If you’re seriously into sake, or intend to be so, we suggest going to this article before jumping to the rest of ELV’s post.
Sake is one hot beverage, although you should never serve it that way. Ten years ago, when there were only a handful of Japanese restaurants in town, instead of one on every corner, sake was served warm in small, square wooden cups. These days you’d no more find such low-born blasphemy being visited upon premium sake than you would catching Aureole serving riesling in a mason jar.
What we love about sake are its clean, fresh and unique flavor profiles. It’s lower priced than premium wines and is the only drink that truly compliments Japanese cuisine (although we’ve often seen Japanese businessmen pounding Scotch(!?) throughout an omakase at expensive sushi restaurants.) Sake’s alcohol content is slightly higher than wine, but like everything else in Japanese food, delicacy and moderation are the rules for consumption. And like wine, it is a highly civilized drink not meant to be gulped.

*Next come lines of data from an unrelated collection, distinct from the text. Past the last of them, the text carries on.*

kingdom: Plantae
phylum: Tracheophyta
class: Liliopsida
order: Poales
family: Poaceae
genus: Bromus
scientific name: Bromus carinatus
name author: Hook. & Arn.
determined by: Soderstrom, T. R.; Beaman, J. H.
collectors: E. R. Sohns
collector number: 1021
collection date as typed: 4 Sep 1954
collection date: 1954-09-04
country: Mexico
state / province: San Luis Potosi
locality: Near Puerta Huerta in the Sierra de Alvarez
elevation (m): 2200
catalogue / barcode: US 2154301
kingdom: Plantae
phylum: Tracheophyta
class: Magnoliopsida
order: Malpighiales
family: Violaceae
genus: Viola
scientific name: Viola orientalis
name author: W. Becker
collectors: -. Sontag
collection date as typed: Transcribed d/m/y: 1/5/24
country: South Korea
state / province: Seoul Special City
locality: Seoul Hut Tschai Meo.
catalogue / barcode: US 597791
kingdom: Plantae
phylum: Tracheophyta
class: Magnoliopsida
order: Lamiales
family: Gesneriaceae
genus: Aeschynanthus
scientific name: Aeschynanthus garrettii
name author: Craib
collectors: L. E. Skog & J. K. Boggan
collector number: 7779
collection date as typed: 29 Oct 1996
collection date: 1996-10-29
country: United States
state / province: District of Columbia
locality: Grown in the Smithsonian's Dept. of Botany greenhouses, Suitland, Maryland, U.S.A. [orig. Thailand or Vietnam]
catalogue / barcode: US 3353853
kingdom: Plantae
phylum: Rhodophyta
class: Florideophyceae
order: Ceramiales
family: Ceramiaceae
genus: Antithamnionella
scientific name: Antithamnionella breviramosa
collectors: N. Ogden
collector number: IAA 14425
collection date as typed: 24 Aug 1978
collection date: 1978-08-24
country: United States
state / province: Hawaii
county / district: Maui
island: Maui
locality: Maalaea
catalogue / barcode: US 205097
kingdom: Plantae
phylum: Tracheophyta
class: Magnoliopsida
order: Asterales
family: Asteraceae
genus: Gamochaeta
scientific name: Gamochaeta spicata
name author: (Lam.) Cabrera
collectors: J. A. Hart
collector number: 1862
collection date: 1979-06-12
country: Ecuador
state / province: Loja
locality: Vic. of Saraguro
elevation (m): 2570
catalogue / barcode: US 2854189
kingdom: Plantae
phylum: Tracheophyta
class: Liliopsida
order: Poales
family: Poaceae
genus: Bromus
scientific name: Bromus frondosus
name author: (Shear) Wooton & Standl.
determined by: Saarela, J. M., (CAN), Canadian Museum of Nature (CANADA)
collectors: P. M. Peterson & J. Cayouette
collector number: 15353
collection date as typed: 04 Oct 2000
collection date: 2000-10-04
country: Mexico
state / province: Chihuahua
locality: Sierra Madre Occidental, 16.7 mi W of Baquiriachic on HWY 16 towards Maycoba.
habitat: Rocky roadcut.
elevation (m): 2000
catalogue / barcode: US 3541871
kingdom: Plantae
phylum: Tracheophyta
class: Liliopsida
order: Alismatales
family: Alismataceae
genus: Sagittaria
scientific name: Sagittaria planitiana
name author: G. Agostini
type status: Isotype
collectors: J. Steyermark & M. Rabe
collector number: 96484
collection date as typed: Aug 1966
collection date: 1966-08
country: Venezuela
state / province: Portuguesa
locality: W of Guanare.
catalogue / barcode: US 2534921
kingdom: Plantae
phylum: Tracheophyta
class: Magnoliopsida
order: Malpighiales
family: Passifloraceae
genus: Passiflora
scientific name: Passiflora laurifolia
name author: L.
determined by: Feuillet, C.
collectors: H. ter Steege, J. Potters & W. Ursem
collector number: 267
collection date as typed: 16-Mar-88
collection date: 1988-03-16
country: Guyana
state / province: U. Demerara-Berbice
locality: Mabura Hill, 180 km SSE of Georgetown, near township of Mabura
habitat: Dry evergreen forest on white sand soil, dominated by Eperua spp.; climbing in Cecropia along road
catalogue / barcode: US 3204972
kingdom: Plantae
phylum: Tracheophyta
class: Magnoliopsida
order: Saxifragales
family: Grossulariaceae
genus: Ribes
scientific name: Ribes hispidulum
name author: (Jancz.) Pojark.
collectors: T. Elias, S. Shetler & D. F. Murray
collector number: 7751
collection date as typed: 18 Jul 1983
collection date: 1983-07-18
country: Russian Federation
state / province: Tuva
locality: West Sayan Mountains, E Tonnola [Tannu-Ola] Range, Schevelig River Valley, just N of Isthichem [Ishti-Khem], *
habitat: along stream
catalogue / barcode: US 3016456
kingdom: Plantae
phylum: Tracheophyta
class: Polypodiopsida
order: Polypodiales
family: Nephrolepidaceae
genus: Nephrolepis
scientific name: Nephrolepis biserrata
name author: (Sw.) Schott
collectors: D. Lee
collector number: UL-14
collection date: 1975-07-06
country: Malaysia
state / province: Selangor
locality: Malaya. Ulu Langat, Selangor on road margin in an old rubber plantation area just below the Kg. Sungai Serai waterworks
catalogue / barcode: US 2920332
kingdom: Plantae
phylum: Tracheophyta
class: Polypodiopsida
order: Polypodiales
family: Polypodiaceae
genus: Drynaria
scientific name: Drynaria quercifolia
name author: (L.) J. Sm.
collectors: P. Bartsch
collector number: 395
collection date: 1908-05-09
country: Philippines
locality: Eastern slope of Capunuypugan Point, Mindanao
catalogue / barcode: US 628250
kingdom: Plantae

What we hate about sake, is its delicacy, elusiveness and inscrutability. Like many things in Japanese cuisine, it can be subtle to the point of invisiblility. And just after we’d spent twenty years learning about wine so we could discuss brix, residual sugar, stirring the lees and micro-oxygenation without sounding like these guys, along comes a whole new sophisticated beverage to further confound and confuse us.
But the longest journey begins with that first step and there was no better place to take those strides than at a tasting of premium sakes last Thursday at Shibuya as part of Restaurant Week. For fifteen dollars, 36 sakes were lined up before you to taste and discuss. Sake guru Eric Swanson (the former sake sommelier at Shibuya) was on hand to answer questions (and organized the tasting), and several hundred people showed up (at 11:00 PM no less) to partake and ponder this mysterious beverage.
For those looking to educate themselves, Shibuya has the largest list in town (and a good by-the-glass selection.) Yellowtail in the Bellagio is also serious about its sake, as is Hachi at Red Rock, and Okada at Wynn. All have sake sommeliers who are brimming with enthusiasm and information*….so take the plunge!
<<<<<<<<<<<<<<<<<<<<<<<<<<<<<<<<<<<<>>>>>>>>>>>>>>>>>>>>>>>
* If there are others out there, ELV would appreciate getting a heads up from his loyal readership.
Once you start talking the fine points of Hungarian vs. Czech and which cooper does the best job finishing the barrel at a wine tasting, it’s time to admit you have no life and learn something else.
Sake remains a great mystery. Like wine it comes in so many varieties, but we rarely get a chance to try them and learn. I did a tasting at Nagano, liked what I tasted, bought a couple bottles and later decided I’d like some more. After all, you can get anything on the Internet.
Oh well, the only English words on the packaging confirmed things. Special bottling, only sold where I bought it. What a great opportunity to lean and start figuring out what styles you like. Thanks for sharing.
Oh, and for what it’s worth, it seems that I drank out of the same square wood cups when I got Sake at the sushi bar hiding in the back of Morimoto’s in Philadelphia.